■ **Fragmento proporcionado**:
##########

1950
«Ser matrona es el oficio más bonito del mundo», dice Angelina Martínez, aunque tenga que estar disponible las 24 horas
Tres aldabonazos resuenan en la madrugada de Dos Hermanas. La puerta del número 14 de la calle Pedro Parias (Romera) ha sido golpeada por el puño nervioso de un hombre. Se enciende una luz en el interior de la casa. Una mujer asoma en camisón. “Mi mujer se ha puesto de parto”, dice el hombre. “¿Cuando empezaron los dolores?”, pregunta ella. “Hace una hora”. “Bueno, mientras me arreglo ve llamando al municipal”, le apremia ella. El diálogo es breve, preciso, diríase que mecánico, pues se repite con frecuencia. Así vienen al mundo los niños en 1950. Todo el pueblo sabe dónde vive la matrona. Y Angelina Martínez sabe que ha de estar disponible las 24 horas.
Dar vida en una chabola
Por eso, ella y su marido dormirán en los años sucesivos en la planta de abajo y los niños (tendrán cuatro) en la de arriba, para no despertarlos cuando vengan a buscarla de madrugada. Pero en este momento que narramos, el matrimonio solo tiene a María Rosa. El marido, José María, regenta una bodega cerca de la estación y también debe madrugar para poner los cafés, así que la partera, antes de salir, ha envuelto a su hija de cinco años en una manta y la ha dejado con su vecina María Pérez, de los “Chaparrejos”, con quien solo unas horas antes ha estado en la puerta tomando el fresco en sus mecedoras, comiendo pipas y viendo salir de la cooperativa a los panaderos después de meter el pan en el horno.

##########

■ **Material mostrado**:
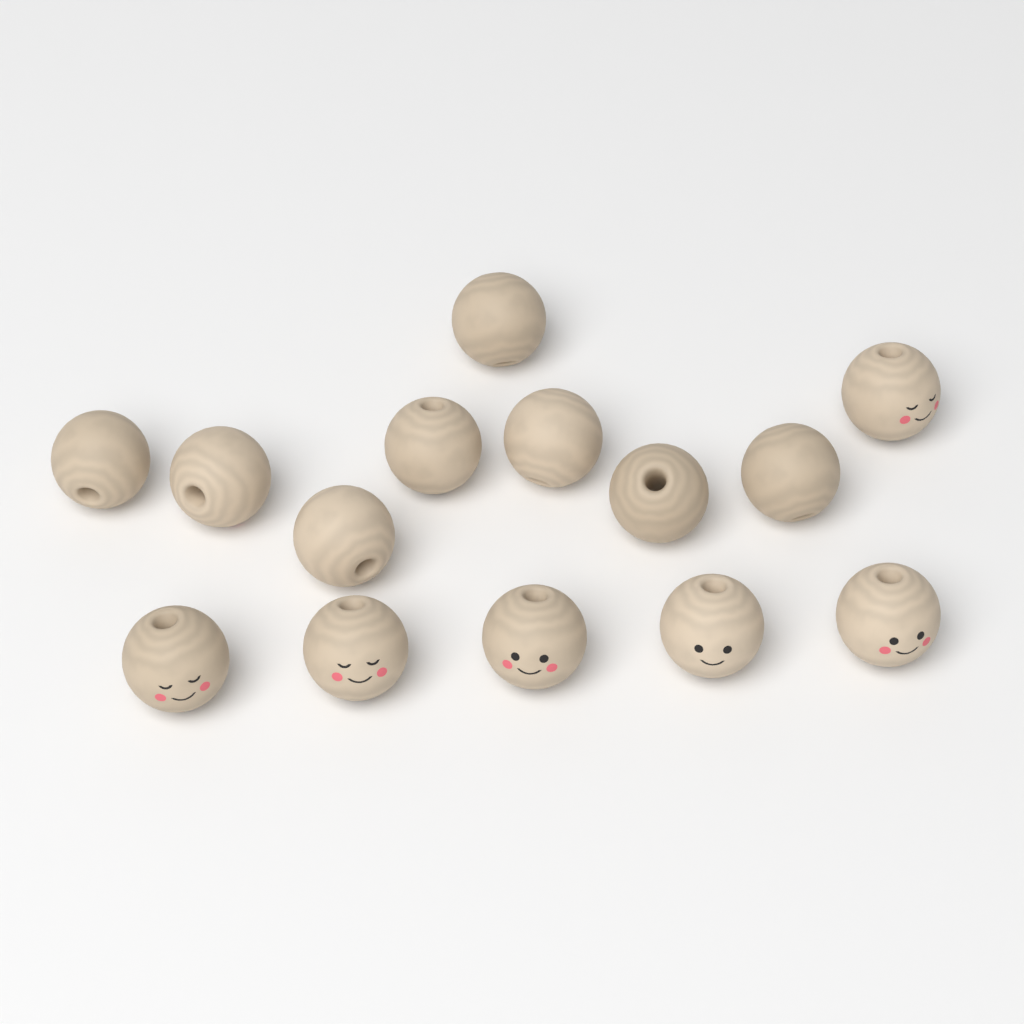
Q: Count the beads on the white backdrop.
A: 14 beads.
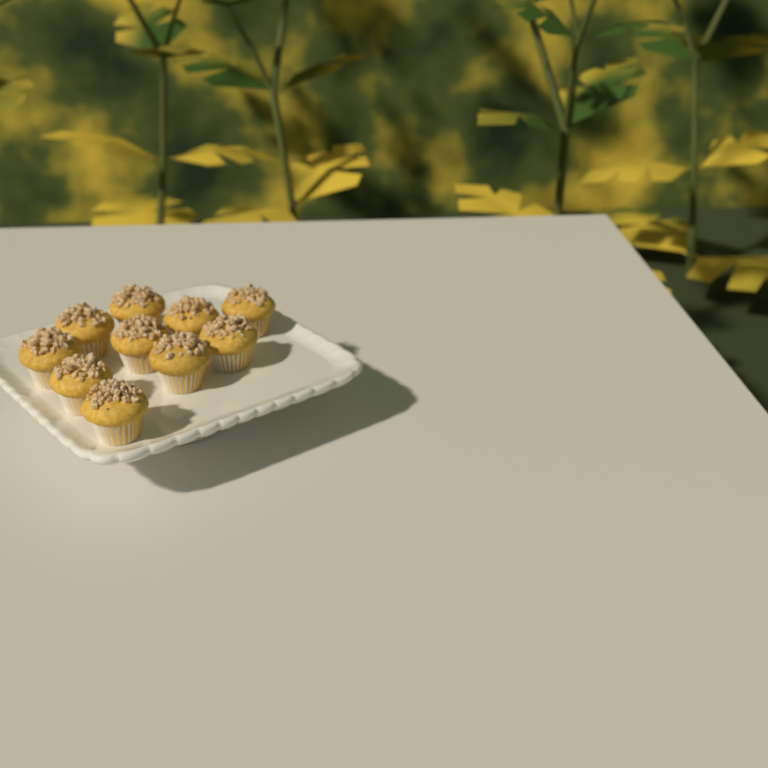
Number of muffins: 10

##########

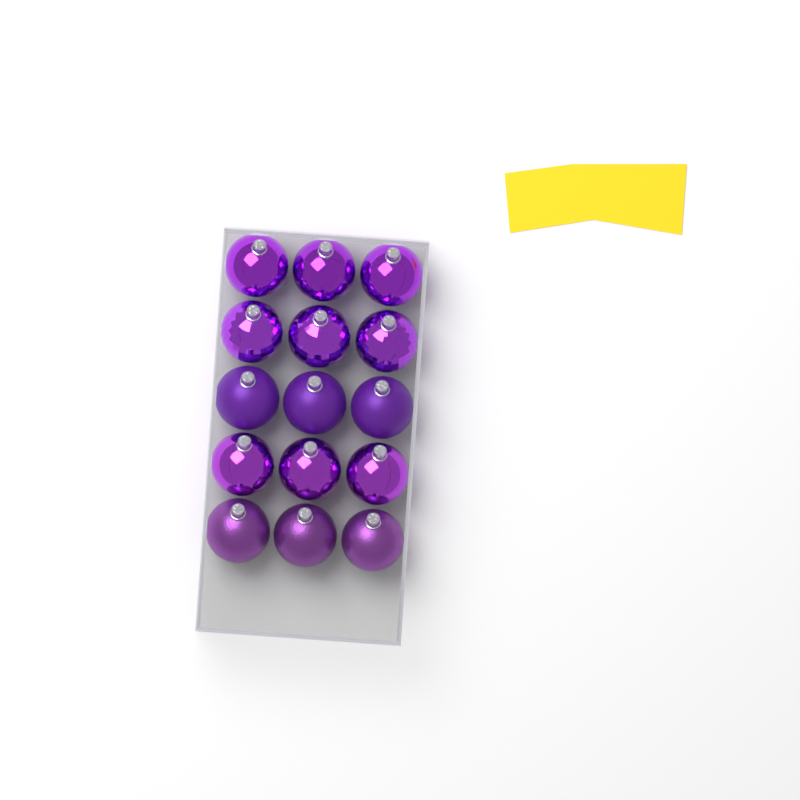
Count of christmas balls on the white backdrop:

##########

■ **Tareas y ejercicios**:
1 - Responda según el fragmento:
(a) ¿En qué calle y número vive la matrona?
(b) ¿Qué negocio regenta José María y dónde está?
(c) ¿Con quién deja la partera a su hija antes de salir?
2 - Enumere todas las personas que el fragmento menciona por su nombre.
3 - Indique si cada afirmación concuerda con el fragmento:
(a) En el momento narrado, el matrimonio ya tiene cuatro hijos.
(b) El hombre dice que los dolores empezaron hace una hora.
(c) En los años sucesivos, los niños dormirán en la planta de arriba.
Para responder, utilice únicamente el fragmento.

■ **Respuestas**:
1 -
(a) En el número 14 de la calle Pedro Parias (Romera).
(b) Una bodega cerca de la estación.
(c) Con su vecina María Pérez, de los «Chaparrejos».

2 - Angelina Martínez, María Rosa, José María y María Pérez.

3 -
(a) No: «Pero en este momento que narramos, el matrimonio solo tiene a María Rosa».
(b) Sí: «Hace una hora».
(c) Sí: «los niños (tendrán cuatro) en la de arriba».